## Required work
Transcribe the Blue Raven development thread word for word, everything from "I ended up posting" down to "around December 20.".

## Selected excerpt
I'm still doing some minor tweaks of the embedded software based on flight tests, and I'm getting ready to fly a prototype again tomorrow on a new 29mm test rocket with a 32G flight followed by a 133G flight, if the wind cooperates and I don't screw up the deployment charges again.

My phone app developer has the new Featherweight phone app performing over-the-air embedded software updates on a vendor development board. Integrating Bluetooth software with the rest of the Blue Raven embedded software is my last big software task after getting the production test/cal fixture running. I have verified and tuned the Bluetooth hardware performance on the Blue Ravens using test code. Once the production hardware is done (probably not the schedule driver) and I get Bluetooth running with the rest of the Blue Raven software (a big step), and Blue Raven over-the-air firmware updates are working with the phone app (another big step), then I can start thinking about letting Beta testers get started with serial commands/data over USB while we work on the phone app and the rest of the Bluetooth functions.

Thanks for the update Adrian. Hoping to hear how your flights went over the weekend!
Dave

 

[Adrian A]

Thanks for the update Adrian. Hoping to hear how your flights went over the weekend!
Dave

I ended up posting over in the inertial navigation thread. Another set of flight tests on Saturday.

 

[Adrian A]

Development status update:

The pre-production panel of 10 units was successful, with no hardware or parts changes required.

A production test fixture PCB that will enable programming and calibration of a panel of 10 units should be ready for me to populate by early next week.

The assembly of the first production run of 240 units is scheduled in the assembler's queue with expected completion (if there are no problems or delays) around December 20.

I'll be unavailable between Dec 23 and Jan 2, and while it's just barely possible I could have a few units of hardware calibrated and tested this year, the real schedule driver is software.

## Text extractions by page
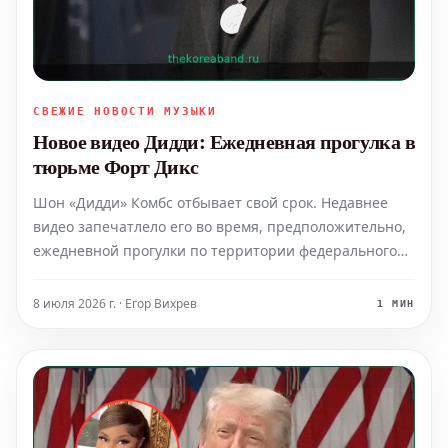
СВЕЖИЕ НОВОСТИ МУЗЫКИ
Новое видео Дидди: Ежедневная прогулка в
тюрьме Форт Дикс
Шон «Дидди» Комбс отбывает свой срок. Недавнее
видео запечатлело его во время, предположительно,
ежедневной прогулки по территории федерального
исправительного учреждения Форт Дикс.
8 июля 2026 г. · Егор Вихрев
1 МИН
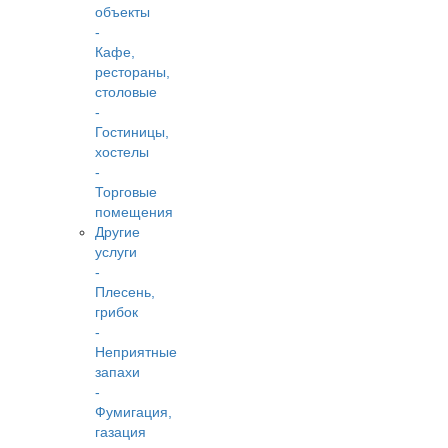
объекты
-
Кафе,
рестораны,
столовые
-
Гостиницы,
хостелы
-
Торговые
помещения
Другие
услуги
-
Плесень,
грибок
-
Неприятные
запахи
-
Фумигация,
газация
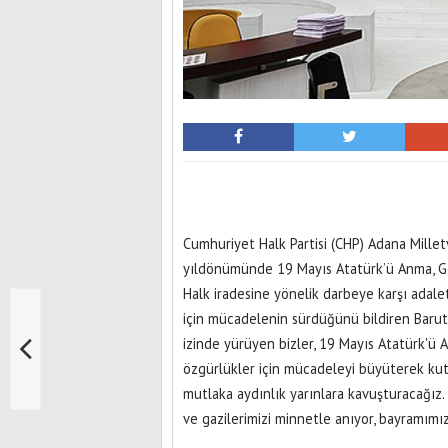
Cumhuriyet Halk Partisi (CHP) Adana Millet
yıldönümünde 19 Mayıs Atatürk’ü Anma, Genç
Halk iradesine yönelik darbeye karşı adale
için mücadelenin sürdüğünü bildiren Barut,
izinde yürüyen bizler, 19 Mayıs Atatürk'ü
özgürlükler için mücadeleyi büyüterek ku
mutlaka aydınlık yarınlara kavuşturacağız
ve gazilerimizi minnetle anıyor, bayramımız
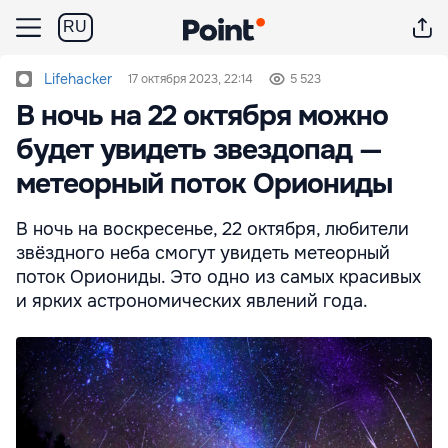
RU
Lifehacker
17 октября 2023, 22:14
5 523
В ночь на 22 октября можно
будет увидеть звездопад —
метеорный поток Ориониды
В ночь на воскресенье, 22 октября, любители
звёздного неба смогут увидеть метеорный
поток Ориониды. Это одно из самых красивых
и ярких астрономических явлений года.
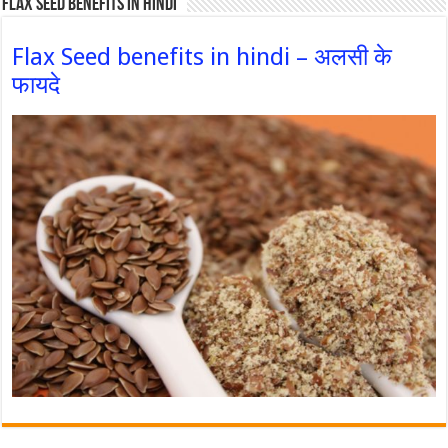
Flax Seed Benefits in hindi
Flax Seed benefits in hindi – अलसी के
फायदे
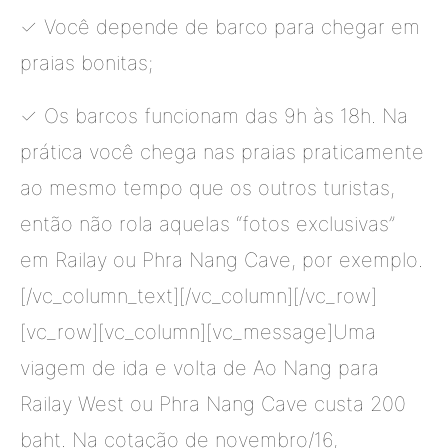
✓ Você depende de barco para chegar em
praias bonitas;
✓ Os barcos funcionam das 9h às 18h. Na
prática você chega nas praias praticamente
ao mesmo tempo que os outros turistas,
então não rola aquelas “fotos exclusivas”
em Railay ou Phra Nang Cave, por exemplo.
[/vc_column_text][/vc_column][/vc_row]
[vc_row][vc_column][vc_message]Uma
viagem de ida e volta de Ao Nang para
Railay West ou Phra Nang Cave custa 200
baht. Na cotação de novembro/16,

## Solved exercise
I ended up posting over in the inertial navigation thread. Another set of flight tests on Saturday.

 

[Adrian A]

Development status update:

The pre-production panel of 10 units was successful, with no hardware or parts changes required.

A production test fixture PCB that will enable programming and calibration of a panel of 10 units should be ready for me to populate by early next week.

The assembly of the first production run of 240 units is scheduled in the assembler's queue with expected completion (if there are no problems or delays) around December 20.